Guy Kawasaki, the evengelism-marketing guru who spent a lot of time trying to convert people to the Macintosh says:
How does Watts’ thinking square with evangelism? I don’t see a conflict because evangelism is about “bringing the good news” to everyone and then supporting the people who “get it.” Evangelism is not about sucking up to only people who are famous and self-important. To wit, few Fortune 500 CIOs helped make Macintosh successful. It was unknown artists, designers, hobbyists, and user-group members who made Macintosh successful, and we could have not identified them in advance.
If Watts in correct, then how should this change marketing? Guy has a few suggestions:
* Spend less time and effort on industry events and other focused PR and marketing that involves sucking up to journalists, analysts, and experts. Spend more time and effort pressing the flesh of real customers. Typically, you won’t meet too many customers at a Ritz Carlton.
* Try mass marketing because you never know who will be your “accidental influential.” Or, as the saying goes, “Let a hundred flowers blossom” to determine who “gets” your product. Admittedly, the challenge is to find a cost-effective way to do mass marketing.
* Forget A-list bloggers. Lousy reviews by them cannot tank your product. Great reviews cannot make it successful. Focus on big numbers—any Technorati 1,000,000 blogger can be a channel to reach people. If enough people like your product, the A-list bloggers will have to write about you.
Seth Godin, who wrote the book about viral marketing (“Unleashing the Ideavirus”) responded to Thompson’s article on Watts by declaring markets need both, the influentials and the regular mass market fans. You need word of mouth, and influentials have big mouths.

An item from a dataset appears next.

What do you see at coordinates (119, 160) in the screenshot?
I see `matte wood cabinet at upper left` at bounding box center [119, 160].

What should be really clear, though, is that people with big audiences certainly count as one of the people around you. If the guy down the row at work buys a Mac Air, it counts. If Guy buys a Mac Air, it counts just as much (or possibly a bit more). If a kid in school is listening to Ini, it counts. And if you hear HotStepper on a popular radio station, it counts just as much. Since people with big audiences have more ‘friends’ and have more ‘people down the hall’, they have more influence. Not because they count for more, just because they ‘know’ more people.
This is reasonable advice. Usually the answer for any question in the new economy is “all of the above.” For most cases you’ll need some version of mass marketing AND viral marketing. You need to reach the random sparkers and the big mouths.
But please read Clive’s piece. It’s very good.